May 16, 2006 at 9:15 pm
Hi all,
I'm trying to write a query, but i'm a little out of my depth!
The situation is as follows: I am making some modifications to a database. Originally there was one comment field per 'stakeholder' record. I've made a new comments table so that stakeholders can have more than one comment. The comment table has the following fields:
commentID, time, stakeholderID, comment and username (username is the username of the person who entered the comment)
In the existing system, everytime a modification was made to a stakeholder record, a record was entered into the history table. The history table has the following fields:
historyID, stakeholderID, field, username, time and previousVal.
If the comment field was updated, 'field' would have 'comment' written in it.
To move the existing comments from the stakeholder table to the comments table, I was thinking of doing the following:
1. If there is an entry in the history table for a StakeholderID that has a comment, then insert the time and username from the latest of these records into the comment table for that stakeholder.
2. If there is no entry in the history table for that StakeholderID, and they have a comment in the comment table, write 'unknown' for the username and '1900-01-01 00:00:00' in the time field.
This is the query I have made to select the records:
select stakeholders.stakeholderID, stakeholders.comment, history.time, history.username
from stakeholders INNER JOIN history
on stakeholders.stakeholderID = history.stakeholderID
where stakeholders.comment is not NULL
and stakeholders.comment <> ''
and (history.stakeholderID, history.time) in
(select distinct history.stakeholderID, Max(history.time) from history where history.field = 'comment' GROUP BY history.stakeholderID)
however I get the error 'Line 6: Incorrect syntax near ','.'.
How can I match two fields to the select subquery?
I hope the above is clear!
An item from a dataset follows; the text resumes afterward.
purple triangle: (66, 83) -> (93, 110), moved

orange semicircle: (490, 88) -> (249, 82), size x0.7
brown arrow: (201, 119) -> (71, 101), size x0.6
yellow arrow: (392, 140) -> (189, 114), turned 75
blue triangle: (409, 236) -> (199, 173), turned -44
Any help would be apprciated.
Regards,
Daniel
May 16, 2006 at 11:35 pm
Try rewriting you query like so:
select stakeholders.stakeholderID, stakeholders.comment, history.time, history.username
from stakeholders INNER JOIN history
on stakeholders.stakeholderID = history.stakeholderID
left outer join (
select distinct history.stakeholderID as stakeholderID, Max(history.time) as [time] from history where history.field = 'comment' GROUP BY history.stakeholderID
) d on history.stakeholderID = d.stakeholderID and history.time = d.[time]
where stakeholders.comment is not NULL
and stakeholders.comment <> ''
Note that I have not looked at your 'logic' per se, so you will have to carefully consider the data to determine if your query does what it's suppose to. Also note the LEFT OUTER JOIN clause - change this when you are happy with the data that's being returned.
May 16, 2006 at 11:58 pm
Hi Paul,
Thanks, I think that's got it!
I just needed to change the left outer join to an inner join to not get the multiple records (?)